D’autant que les portes du pénitencier peuvent se refermer sur n’importe qui, pas uniquement sur des délinquants d’habitude. Personne n’est à l’abri d’une erreur de jeunesse, voire de justice, d’une condamnation par défaut ou encore d’une accumulation de petites peines comme en matière de roulage.
Et, il ne faut pas se méprendre, les conditions de détention sont l’affaire de tous, pas uniquement de ceux qui sont enfermés. On peut déjà imaginer ce que représente le travail en prison ou les visites de la famille dans ces circonstances. En outre, le détenu, dans un tel contexte propice à la propagation de la violence, peine à préparer un retour serein et meilleur dans la société et partant, le risque de récidive s’accentue … le cercle vicieux de la prison se met en place.
Ainsi, à l’évidence, veiller au respect des droits fondamentaux des détenus, c’est aussi protéger la société.
Enfin, comment comprendre que les personnes incarcérées le sont par hypothèse parce qu’elles n’ont pas respecté les règles de notre société, et que la prison soit en même temps un lieu où le droit est bafoué alors même que l’Etat est rappelé à ses obligations de toutes parts ?

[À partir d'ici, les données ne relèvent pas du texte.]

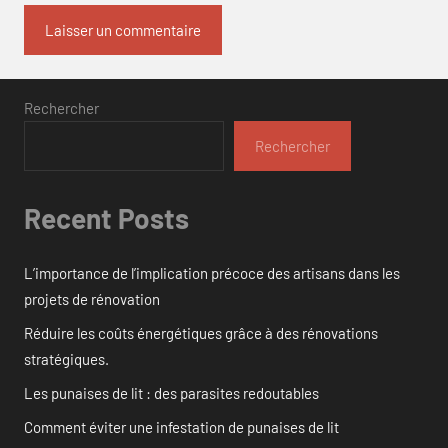
Rechercher
Rechercher
Recent Posts
L’importance de l’implication précoce des artisans dans les
projets de rénovation
Réduire les coûts énergétiques grâce à des rénovations
stratégiques.
Les punaises de lit : des parasites redoutables
Comment éviter une infestation de punaises de lit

Les procédures menées par AVOCATS.BE relèvent du respect de la personne humaine, de la dignité de tous, de l’Etat de droit ainsi que de la sécurité publique. Il est donc temps que l’Etat Belge respecte les décisions de justice, ce qui constitue dans un état démocratique le minimum. Tout ce qui précède relève en définitive d’une cause juste, noble et loin d’être impossible. Les solutions existent et AVOCATS.BE, parmi d’autres, les a soumises au Ministre.